Ok, my brute force program has come to the end of its usefulness. The case n=14 took 50 minutes to run and rolled into the 64 bit integer domain. Time to exercise more of the gray matter on the problem.

[CODE]
[SPOILER]
-- ----------------------- --------------- ------------------------------
n P(S) Simplified Decimal
-- ----------------------- --------------- ------------------------------
2 1/2 1/2 0.5000000000000000000000000000
4 12/24 1/2 0.5000000000000000000000000000
6 440/720 11/18 0.6111111111111111111111111111
8 23688/40320 47/80 0.5875000000000000000000000000
10 2223936/3628800 429/700 0.6128571428571428571428571429
12 293639808/479001600 9931/16200 0.6130246913580246913580246914
14 53925490944/87178291200 1800397/2910600 0.6185655878513021370164227307
-- ----------------------- --------------- ------------------------------
[/SPOILER]
[/CODE]

[spoiler]Purely based upon inspection of the numbers posted by tmorrow above, I would hazard a guess of the Golden Ratio Conjugate.[/spoiler]

[SPOILER]Nice one Retina, (sqrt(5)-1)/2 = 0.6180339887498948482045868344... might be the limit (if it exists). Now to work out why it might be so.[/SPOILER]

Isn't the limit Exact?

[quote=davar55;179629]Isn't the limit Exact?[/quote]

Let me rephrase that -- can someone program the next several data
points to ensure that this is in fact approaching the Golden Ratio as
a limit, as a prelude to trying to actually prove this? I thnk it would
be an interesting result if true.

What, by the way, is the value of the Golden ratio, to fifty decimals?

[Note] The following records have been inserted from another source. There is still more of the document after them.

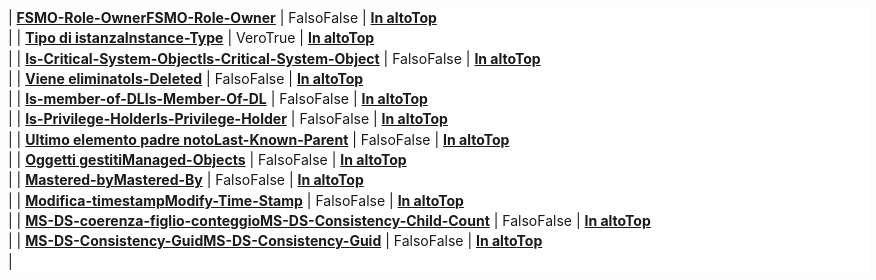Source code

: | [<span data-ttu-id="50575-215">**FSMO-Role-Owner**</span><span class="sxs-lookup"><span data-stu-id="50575-215">**FSMO-Role-Owner**</span></span>](a-fsmoroleowner.md)                                | <span data-ttu-id="50575-216">Falso</span><span class="sxs-lookup"><span data-stu-id="50575-216">False</span></span>     | [<span data-ttu-id="50575-217">**In alto**</span><span class="sxs-lookup"><span data-stu-id="50575-217">**Top**</span></span>](c-top.md)<br/>    |
| [<span data-ttu-id="50575-218">**Tipo di istanza**</span><span class="sxs-lookup"><span data-stu-id="50575-218">**Instance-Type**</span></span>](a-instancetype.md)                                   | <span data-ttu-id="50575-219">Vero</span><span class="sxs-lookup"><span data-stu-id="50575-219">True</span></span>      | [<span data-ttu-id="50575-220">**In alto**</span><span class="sxs-lookup"><span data-stu-id="50575-220">**Top**</span></span>](c-top.md)<br/>    |
| [<span data-ttu-id="50575-221">**Is-Critical-System-Object**</span><span class="sxs-lookup"><span data-stu-id="50575-221">**Is-Critical-System-Object**</span></span>](a-iscriticalsystemobject.md)             | <span data-ttu-id="50575-222">Falso</span><span class="sxs-lookup"><span data-stu-id="50575-222">False</span></span>     | [<span data-ttu-id="50575-223">**In alto**</span><span class="sxs-lookup"><span data-stu-id="50575-223">**Top**</span></span>](c-top.md)<br/>    |
| [<span data-ttu-id="50575-224">**Viene eliminato**</span><span class="sxs-lookup"><span data-stu-id="50575-224">**Is-Deleted**</span></span>](a-isdeleted.md)                                         | <span data-ttu-id="50575-225">Falso</span><span class="sxs-lookup"><span data-stu-id="50575-225">False</span></span>     | [<span data-ttu-id="50575-226">**In alto**</span><span class="sxs-lookup"><span data-stu-id="50575-226">**Top**</span></span>](c-top.md)<br/>    |
| [<span data-ttu-id="50575-227">**Is-member-of-DL**</span><span class="sxs-lookup"><span data-stu-id="50575-227">**Is-Member-Of-DL**</span></span>](a-memberof.md)                                     | <span data-ttu-id="50575-228">Falso</span><span class="sxs-lookup"><span data-stu-id="50575-228">False</span></span>     | [<span data-ttu-id="50575-229">**In alto**</span><span class="sxs-lookup"><span data-stu-id="50575-229">**Top**</span></span>](c-top.md)<br/>    |
| [<span data-ttu-id="50575-230">**Is-Privilege-Holder**</span><span class="sxs-lookup"><span data-stu-id="50575-230">**Is-Privilege-Holder**</span></span>](a-isprivilegeholder.md)                        | <span data-ttu-id="50575-231">Falso</span><span class="sxs-lookup"><span data-stu-id="50575-231">False</span></span>     | [<span data-ttu-id="50575-232">**In alto**</span><span class="sxs-lookup"><span data-stu-id="50575-232">**Top**</span></span>](c-top.md)<br/>    |
| [<span data-ttu-id="50575-233">**Ultimo elemento padre noto**</span><span class="sxs-lookup"><span data-stu-id="50575-233">**Last-Known-Parent**</span></span>](a-lastknownparent.md)                            | <span data-ttu-id="50575-234">Falso</span><span class="sxs-lookup"><span data-stu-id="50575-234">False</span></span>     | [<span data-ttu-id="50575-235">**In alto**</span><span class="sxs-lookup"><span data-stu-id="50575-235">**Top**</span></span>](c-top.md)<br/>    |
| [<span data-ttu-id="50575-236">**Oggetti gestiti**</span><span class="sxs-lookup"><span data-stu-id="50575-236">**Managed-Objects**</span></span>](a-managedobjects.md)                               | <span data-ttu-id="50575-237">Falso</span><span class="sxs-lookup"><span data-stu-id="50575-237">False</span></span>     | [<span data-ttu-id="50575-238">**In alto**</span><span class="sxs-lookup"><span data-stu-id="50575-238">**Top**</span></span>](c-top.md)<br/>    |
| [<span data-ttu-id="50575-239">**Mastered-by**</span><span class="sxs-lookup"><span data-stu-id="50575-239">**Mastered-By**</span></span>](a-masteredby.md)                                       | <span data-ttu-id="50575-240">Falso</span><span class="sxs-lookup"><span data-stu-id="50575-240">False</span></span>     | [<span data-ttu-id="50575-241">**In alto**</span><span class="sxs-lookup"><span data-stu-id="50575-241">**Top**</span></span>](c-top.md)<br/>    |
| [<span data-ttu-id="50575-242">**Modifica-timestamp**</span><span class="sxs-lookup"><span data-stu-id="50575-242">**Modify-Time-Stamp**</span></span>](a-modifytimestamp.md)                            | <span data-ttu-id="50575-243">Falso</span><span class="sxs-lookup"><span data-stu-id="50575-243">False</span></span>     | [<span data-ttu-id="50575-244">**In alto**</span><span class="sxs-lookup"><span data-stu-id="50575-244">**Top**</span></span>](c-top.md)<br/>    |
| [<span data-ttu-id="50575-245">**MS-DS-coerenza-figlio-conteggio**</span><span class="sxs-lookup"><span data-stu-id="50575-245">**MS-DS-Consistency-Child-Count**</span></span>](a-ms-ds-consistencychildcount.md)    | <span data-ttu-id="50575-246">Falso</span><span class="sxs-lookup"><span data-stu-id="50575-246">False</span></span>     | [<span data-ttu-id="50575-247">**In alto**</span><span class="sxs-lookup"><span data-stu-id="50575-247">**Top**</span></span>](c-top.md)<br/>    |
| [<span data-ttu-id="50575-248">**MS-DS-Consistency-Guid**</span><span class="sxs-lookup"><span data-stu-id="50575-248">**MS-DS-Consistency-Guid**</span></span>](a-ms-ds-consistencyguid.md)                 | <span data-ttu-id="50575-249">Falso</span><span class="sxs-lookup"><span data-stu-id="50575-249">False</span></span>     | [<span data-ttu-id="50575-250">**In alto**</span><span class="sxs-lookup"><span data-stu-id="50575-250">**Top**</span></span>](c-top.md)<br/>    |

If these two numbers match for fifty decimal digits, don't you think
that they are equal in the limit?

How do you count?
 

[FONT=Tahoma]There is some ambiguity in the original posing of this question.
It would appear that everyone posting answers has made the same assumption :-

For each of the possible n! combinations, start summing the numbers. As soon as you find a multiple of n, count 1, stop.

This effectively assumes that all the balls are drawn before the n possible sums of each drawing are examined, and this only constitutes a single case. A completely reasonable interpretation of the problem.

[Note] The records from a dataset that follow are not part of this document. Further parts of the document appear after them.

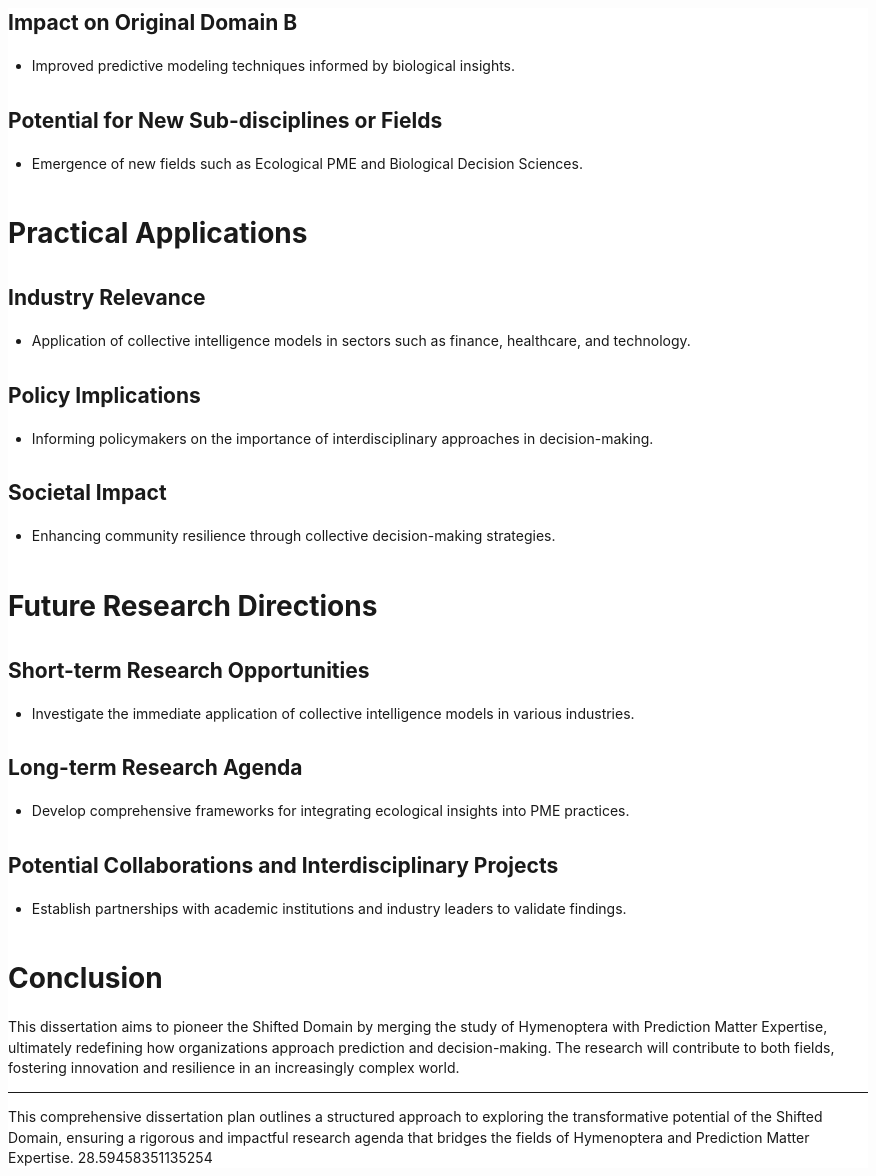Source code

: ## Impact on Original Domain B
- Improved predictive modeling techniques informed by biological insights.

## Potential for New Sub-disciplines or Fields
- Emergence of new fields such as Ecological PME and Biological Decision Sciences.

# Practical Applications

## Industry Relevance
- Application of collective intelligence models in sectors such as finance, healthcare, and technology.

## Policy Implications
- Informing policymakers on the importance of interdisciplinary approaches in decision-making.

## Societal Impact
- Enhancing community resilience through collective decision-making strategies.

# Future Research Directions

## Short-term Research Opportunities
- Investigate the immediate application of collective intelligence models in various industries.

## Long-term Research Agenda
- Develop comprehensive frameworks for integrating ecological insights into PME practices.

## Potential Collaborations and Interdisciplinary Projects
- Establish partnerships with academic institutions and industry leaders to validate findings.

# Conclusion

This dissertation aims to pioneer the Shifted Domain by merging the study of Hymenoptera with Prediction Matter Expertise, ultimately redefining how organizations approach prediction and decision-making. The research will contribute to both fields, fostering innovation and resilience in an increasingly complex world.

---

This comprehensive dissertation plan outlines a structured approach to exploring the transformative potential of the Shifted Domain, ensuring a rigorous and impactful research agenda that bridges the fields of Hymenoptera and Prediction Matter Expertise. 28.59458351135254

However, consider for example, the case of n=4. At some point we come to 1,3,4,2
1 = NO
1,3 = YES
1,3,4 = YES
1,3,4,2 = NO
So one drawing, two instances of divisibility by n.
Or is that to be considered as 4 separate drawings (nowhere does it state that all the balls are drawn)?
That is, you check after each ball is drawn and increment the count appropriately. In which case there are 64 possibilities, of which only 9 sums are divisible by 4 (the ones listed by [B]starrynyte[/B])
[/FONT][FONT=Tahoma]Just another way of looking at the same problem.[/FONT]

Since every integer n > 0 is finite, all the balls are drawn.

[QUOTE=davar55;242681]What, by the way, is the value of the Golden ratio, to fifty decimals?

If these two numbers match for fifty decimal digits, don't you think
that they are equal in the limit?[/QUOTE]
(sqrt(5)-1)/2 to fifty digits is:
[CODE]0.61803398874989484820458683436563811772030917980576[/CODE]
courtesy of PARI-GP.

Some thoughts on a non brute force method.
 

I've also written a brute force program to count the permutations and the results agree with tomorrow's post #11 & 12 back in 2009.
My run time for the case n=14 is similar and I confirm it needed 64 bit integers.
I haven't worked out all the details of an analytical approach, but would make the following observations.
[SPOILER]1) All permutations starting with n meet the criteria straight away and there are (n-1)! of them - the remaining n-1 numbers can be arranged in (n-1)! ways.
2) All permutations starting n-k , k (0<k<n, k != n/2) meet the criteria and there are (n-2)*(n-2)! of them - k can have all n values except n & n/2 and the remaining n-2 numbers can be arranged in (n-2)! ways.
3) Permutations starting n-k, n-j, j+k (0<k<n & 0<j<n & j != k & j+k < n j+k != n-k or n-j). I can't quite work out how many of these there are as a multiple of (n-3)!
4) And so on, getting more and more complicated conditions.

But then there are the combinations where the sum equals some multiple of n rather than just n.

If the first k balls add up to a multiple of n then there are a total of (n-k)! combinations that have this feature. Is there any way of speeding up the brute force method by skipping the generation and testing of all these and counting them as a block?[/SPOILER]

Nice preliminary analytic analysis.

If only the superb programmers here talked to the math people.